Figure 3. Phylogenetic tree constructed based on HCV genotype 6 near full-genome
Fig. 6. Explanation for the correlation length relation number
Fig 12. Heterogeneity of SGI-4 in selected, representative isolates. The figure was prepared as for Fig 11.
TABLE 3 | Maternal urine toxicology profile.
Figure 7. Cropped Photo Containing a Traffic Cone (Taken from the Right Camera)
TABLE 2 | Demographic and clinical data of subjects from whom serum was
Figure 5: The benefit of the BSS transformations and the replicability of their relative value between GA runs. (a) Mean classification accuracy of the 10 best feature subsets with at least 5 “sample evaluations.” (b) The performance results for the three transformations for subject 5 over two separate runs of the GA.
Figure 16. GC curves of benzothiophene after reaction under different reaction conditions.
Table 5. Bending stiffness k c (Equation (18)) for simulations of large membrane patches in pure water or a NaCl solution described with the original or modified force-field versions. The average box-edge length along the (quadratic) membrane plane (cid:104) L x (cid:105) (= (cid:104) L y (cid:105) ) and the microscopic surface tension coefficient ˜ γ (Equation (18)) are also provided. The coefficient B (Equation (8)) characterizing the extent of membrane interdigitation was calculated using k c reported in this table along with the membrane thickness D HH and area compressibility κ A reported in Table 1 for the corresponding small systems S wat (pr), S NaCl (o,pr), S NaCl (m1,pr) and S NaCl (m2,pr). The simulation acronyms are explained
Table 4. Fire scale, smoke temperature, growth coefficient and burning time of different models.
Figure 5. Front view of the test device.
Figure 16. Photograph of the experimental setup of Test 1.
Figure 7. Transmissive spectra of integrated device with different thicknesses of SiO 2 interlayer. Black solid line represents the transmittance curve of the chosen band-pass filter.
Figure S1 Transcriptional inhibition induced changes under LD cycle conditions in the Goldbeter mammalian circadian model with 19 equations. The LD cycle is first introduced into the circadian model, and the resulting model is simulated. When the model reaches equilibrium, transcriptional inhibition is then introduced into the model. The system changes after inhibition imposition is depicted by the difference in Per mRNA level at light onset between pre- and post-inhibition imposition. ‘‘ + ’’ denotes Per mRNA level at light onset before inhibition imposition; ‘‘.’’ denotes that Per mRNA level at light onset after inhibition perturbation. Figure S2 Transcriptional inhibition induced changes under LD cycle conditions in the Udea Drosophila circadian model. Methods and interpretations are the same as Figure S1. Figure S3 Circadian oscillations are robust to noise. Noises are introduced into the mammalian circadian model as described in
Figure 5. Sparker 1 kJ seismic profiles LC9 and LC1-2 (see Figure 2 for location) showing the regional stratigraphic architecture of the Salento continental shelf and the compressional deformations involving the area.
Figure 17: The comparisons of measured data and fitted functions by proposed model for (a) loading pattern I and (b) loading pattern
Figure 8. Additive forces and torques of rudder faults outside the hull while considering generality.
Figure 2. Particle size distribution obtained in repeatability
###
About this exercise: Give back exactly the lines starting at the one with "Figure 5. Sparker" and running to the end of the listing. Include both ends.

Solution:
Figure 5. Sparker 1 kJ seismic profiles LC9 and LC1-2 (see Figure 2 for location) showing the regional stratigraphic architecture of the Salento continental shelf and the compressional deformations involving the area.
Figure 17: The comparisons of measured data and fitted functions by proposed model for (a) loading pattern I and (b) loading pattern
Figure 8. Additive forces and torques of rudder faults outside the hull while considering generality.
Figure 2. Particle size distribution obtained in repeatability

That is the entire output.